In an excellent halloween webinar, AECC described potential “Automotive Big Data” edge use cases. AECC were predicting 100M connected vehicles in 2025 producing between 1-10 EBytes of data per month, outstripping social networks. Backhauling all of this data, to say Japan, would be a huge problem and a globally available edge infrastructure would be the answer to this.
Whilst the content and insight was good, there appeared to be two underlying problems with this:
- There was no evidence of a business case or business model for the use cases proposed. It was unclear who would pay or be willing to pay for the infrastructure required to support these use cases.
- Apart from Toyota, there was no automotive manufacturer participation in the consortium or participation by automotive regulation. The consortium is predominantly network and IT providers.

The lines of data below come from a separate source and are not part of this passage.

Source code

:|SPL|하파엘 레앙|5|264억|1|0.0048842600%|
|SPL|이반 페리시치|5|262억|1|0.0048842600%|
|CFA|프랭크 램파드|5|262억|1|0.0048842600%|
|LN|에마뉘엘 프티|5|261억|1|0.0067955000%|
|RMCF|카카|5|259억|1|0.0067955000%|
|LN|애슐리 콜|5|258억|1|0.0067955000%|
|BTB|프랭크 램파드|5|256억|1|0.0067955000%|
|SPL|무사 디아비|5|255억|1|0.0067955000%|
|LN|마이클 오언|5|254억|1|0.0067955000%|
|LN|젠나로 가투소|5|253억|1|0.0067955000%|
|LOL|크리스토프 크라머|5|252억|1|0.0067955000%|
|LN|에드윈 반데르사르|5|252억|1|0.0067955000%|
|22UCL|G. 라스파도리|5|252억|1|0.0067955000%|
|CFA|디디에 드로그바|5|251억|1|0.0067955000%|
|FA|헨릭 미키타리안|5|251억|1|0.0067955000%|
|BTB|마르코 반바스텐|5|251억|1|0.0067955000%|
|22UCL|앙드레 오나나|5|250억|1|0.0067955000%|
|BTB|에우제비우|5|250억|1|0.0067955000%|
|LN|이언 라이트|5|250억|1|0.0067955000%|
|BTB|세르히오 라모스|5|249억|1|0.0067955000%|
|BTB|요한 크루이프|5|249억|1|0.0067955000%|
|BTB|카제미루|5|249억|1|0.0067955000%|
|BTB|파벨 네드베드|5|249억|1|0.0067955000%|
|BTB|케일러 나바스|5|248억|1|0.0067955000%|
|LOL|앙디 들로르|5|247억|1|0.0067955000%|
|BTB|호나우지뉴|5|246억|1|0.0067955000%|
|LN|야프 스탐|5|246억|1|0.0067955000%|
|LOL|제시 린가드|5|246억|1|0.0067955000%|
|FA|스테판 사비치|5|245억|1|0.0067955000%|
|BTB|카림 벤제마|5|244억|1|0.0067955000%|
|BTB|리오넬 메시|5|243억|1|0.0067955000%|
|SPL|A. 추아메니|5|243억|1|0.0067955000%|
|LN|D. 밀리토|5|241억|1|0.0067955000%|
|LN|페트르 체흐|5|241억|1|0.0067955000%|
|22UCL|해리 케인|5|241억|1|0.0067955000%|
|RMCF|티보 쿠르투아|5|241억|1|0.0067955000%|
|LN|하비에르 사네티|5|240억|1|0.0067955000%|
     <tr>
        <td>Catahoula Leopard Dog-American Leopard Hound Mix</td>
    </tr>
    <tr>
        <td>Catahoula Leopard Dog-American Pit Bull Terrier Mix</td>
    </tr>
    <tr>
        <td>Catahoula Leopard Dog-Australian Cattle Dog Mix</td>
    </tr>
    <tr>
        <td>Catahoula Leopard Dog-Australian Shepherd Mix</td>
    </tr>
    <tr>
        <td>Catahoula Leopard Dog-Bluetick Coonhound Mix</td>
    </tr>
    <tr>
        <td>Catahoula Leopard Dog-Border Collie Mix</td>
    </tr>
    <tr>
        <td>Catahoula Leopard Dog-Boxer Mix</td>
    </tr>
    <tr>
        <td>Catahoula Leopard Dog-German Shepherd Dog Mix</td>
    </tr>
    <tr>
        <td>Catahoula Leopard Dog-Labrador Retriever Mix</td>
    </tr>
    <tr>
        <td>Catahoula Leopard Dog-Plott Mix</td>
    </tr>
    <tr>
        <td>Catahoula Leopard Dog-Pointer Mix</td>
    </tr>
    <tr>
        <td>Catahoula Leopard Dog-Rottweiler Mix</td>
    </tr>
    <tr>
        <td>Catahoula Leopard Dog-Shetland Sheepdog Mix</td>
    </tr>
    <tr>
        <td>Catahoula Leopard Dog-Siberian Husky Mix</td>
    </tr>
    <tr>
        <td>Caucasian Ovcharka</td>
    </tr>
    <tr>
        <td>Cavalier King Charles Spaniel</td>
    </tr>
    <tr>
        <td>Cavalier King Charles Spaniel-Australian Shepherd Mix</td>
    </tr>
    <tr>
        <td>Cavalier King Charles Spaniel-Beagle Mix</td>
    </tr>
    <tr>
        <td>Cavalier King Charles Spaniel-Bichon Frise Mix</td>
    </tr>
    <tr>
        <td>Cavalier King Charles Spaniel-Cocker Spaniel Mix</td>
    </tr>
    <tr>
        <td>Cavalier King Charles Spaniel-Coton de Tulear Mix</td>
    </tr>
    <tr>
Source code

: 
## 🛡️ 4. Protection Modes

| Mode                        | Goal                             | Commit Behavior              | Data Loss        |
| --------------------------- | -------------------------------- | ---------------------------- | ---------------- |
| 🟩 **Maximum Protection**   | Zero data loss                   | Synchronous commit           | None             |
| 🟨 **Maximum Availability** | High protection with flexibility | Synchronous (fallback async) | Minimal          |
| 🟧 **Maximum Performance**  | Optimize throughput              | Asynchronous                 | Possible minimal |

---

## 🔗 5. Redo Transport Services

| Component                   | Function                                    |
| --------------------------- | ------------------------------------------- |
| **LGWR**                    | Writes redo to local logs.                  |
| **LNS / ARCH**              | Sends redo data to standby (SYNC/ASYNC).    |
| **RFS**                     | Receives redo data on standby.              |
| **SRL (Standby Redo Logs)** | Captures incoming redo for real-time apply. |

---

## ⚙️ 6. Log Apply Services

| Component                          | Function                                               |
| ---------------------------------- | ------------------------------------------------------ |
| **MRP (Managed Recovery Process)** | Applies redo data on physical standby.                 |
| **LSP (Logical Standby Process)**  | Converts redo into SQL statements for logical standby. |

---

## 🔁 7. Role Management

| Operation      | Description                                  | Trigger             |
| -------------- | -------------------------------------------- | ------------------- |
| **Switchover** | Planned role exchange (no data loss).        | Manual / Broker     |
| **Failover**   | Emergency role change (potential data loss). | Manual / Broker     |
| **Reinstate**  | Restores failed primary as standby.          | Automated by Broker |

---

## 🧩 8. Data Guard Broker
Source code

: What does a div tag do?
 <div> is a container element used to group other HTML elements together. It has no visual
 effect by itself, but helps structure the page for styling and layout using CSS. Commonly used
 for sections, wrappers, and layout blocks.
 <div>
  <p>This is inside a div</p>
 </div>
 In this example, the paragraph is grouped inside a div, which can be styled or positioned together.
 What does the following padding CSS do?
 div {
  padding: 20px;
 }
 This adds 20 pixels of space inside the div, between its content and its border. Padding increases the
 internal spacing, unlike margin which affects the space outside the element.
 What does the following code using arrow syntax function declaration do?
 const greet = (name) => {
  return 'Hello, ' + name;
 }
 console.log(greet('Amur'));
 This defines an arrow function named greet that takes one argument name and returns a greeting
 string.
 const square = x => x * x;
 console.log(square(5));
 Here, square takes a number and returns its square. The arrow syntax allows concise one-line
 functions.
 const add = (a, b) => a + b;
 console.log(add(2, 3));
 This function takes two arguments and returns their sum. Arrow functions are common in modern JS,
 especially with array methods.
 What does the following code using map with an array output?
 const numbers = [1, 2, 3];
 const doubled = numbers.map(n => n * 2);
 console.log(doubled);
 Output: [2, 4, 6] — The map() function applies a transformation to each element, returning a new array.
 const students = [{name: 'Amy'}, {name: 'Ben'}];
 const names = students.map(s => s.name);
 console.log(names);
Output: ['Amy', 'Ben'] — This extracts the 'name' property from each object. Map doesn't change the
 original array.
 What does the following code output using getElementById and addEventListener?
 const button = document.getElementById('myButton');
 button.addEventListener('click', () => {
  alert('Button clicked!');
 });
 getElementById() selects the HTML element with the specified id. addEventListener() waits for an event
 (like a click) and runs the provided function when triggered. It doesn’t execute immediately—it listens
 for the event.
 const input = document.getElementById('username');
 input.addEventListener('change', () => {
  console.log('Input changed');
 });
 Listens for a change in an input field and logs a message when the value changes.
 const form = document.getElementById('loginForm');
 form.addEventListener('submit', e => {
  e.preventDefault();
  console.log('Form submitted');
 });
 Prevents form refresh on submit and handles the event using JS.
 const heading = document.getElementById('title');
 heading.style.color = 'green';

Addressing these will matter to AECC’s success! Identifying the way people with cars or companies making cars or servicing cars will pay for and make money from these applications, is critical to making these real. Otherwise we end up with yet one more network centric vision of what another industrial sector wants and needs.
“Auto manufacturers currently have three priorities: SUVs, SUVs and SUVs”
In a recent Appledore briefing a leading provider of automotive software solutions described the lack of real engagement by automotive manufacturers in these type of future vision scenarios. In an increasingly competitive and stagnating market, automotive manufacturers are not going to add a feature to a car unless it allows them to make money or unless they are compelled to by regulation. SUVs make the auto motive sector a lot of money. By contrast clever technology make their vehicles more expensive, with limited evidence that a consumer would pay more for this.
Would we as car owners pay the manufacturer extra to enable fuel efficiency and optimum servicing? If not who would pay and why?
Streamed data from jet engines and aircraft back to their manufacturers is a key and high value part of the maintenance and value chain for aircraft manufacturers. So it is easy to extrapolate a similar need for cars. However, this ignores the very different value of the vehicle and the very different consequences of failure and running costs. A plane breakdown is something to be avoided at all costs with a constant service schedule. The optimisation of running costs, particularly fuel is critical to airline profitability. A car by contrast does not have these pressures. Most of us are happy to stick to regular/mandated servicing of our cars and if we breakdown there is always a tow truck. Similarly we are rarely troubled by constant optimisation of our cars efficiency. In fact our buying behaviour is to do the opposite by buying fuel hungry SUVs.
Appledore believe that use cases, like those presented by AECC, do have the potential to drive innovation in the automotive sector, but they have to start with business model to succeed. Appledore has a growing portfolio of edge cloud research, focused at the business case and business models for success.